Records shown START

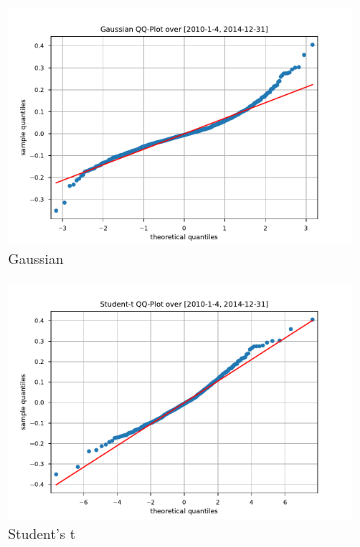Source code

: \begin{figure}[htbp]
    \centering
    \begin{subfigure}[b]{0.32\textwidth}
        \centering
        \includegraphics[width=\textwidth]{content/reschap4/Figures/gauss_QQ_2010-1-4-2014-12-31.pdf}
        \caption{Gaussian}
    \end{subfigure}
    \hfill
    \begin{subfigure}[b]{0.32\textwidth}
        \centering
        \includegraphics[width=\textwidth]{content/reschap4/Figures/student_QQ_2010-1-4-2014-12-31.pdf}
        \caption{Student's t}
    \end{subfigure}
    \hfill
    \begin{subfigure}[b]{0.32\textwidth}
        \centering

\end{subfigure}
\end{figure}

Records shown END

*Exercise*:
Set the records down again precisely, skipping every image.

*Solution*:
Source code

: \begin{figure}[htbp]
    \centering
    \begin{subfigure}[b]{0.32\textwidth}
        \centering
        \includegraphics[width=\textwidth]{content/reschap4/Figures/gauss_QQ_2010-1-4-2014-12-31.pdf}
        \caption{Gaussian}
    \end{subfigure}
    \hfill
    \begin{subfigure}[b]{0.32\textwidth}
        \centering
        \includegraphics[width=\textwidth]{content/reschap4/Figures/student_QQ_2010-1-4-2014-12-31.pdf}
        \caption{Student's t}
    \end{subfigure}
    \hfill
    \begin{subfigure}[b]{0.32\textwidth}
        \centering

\end{subfigure}
\end{figure}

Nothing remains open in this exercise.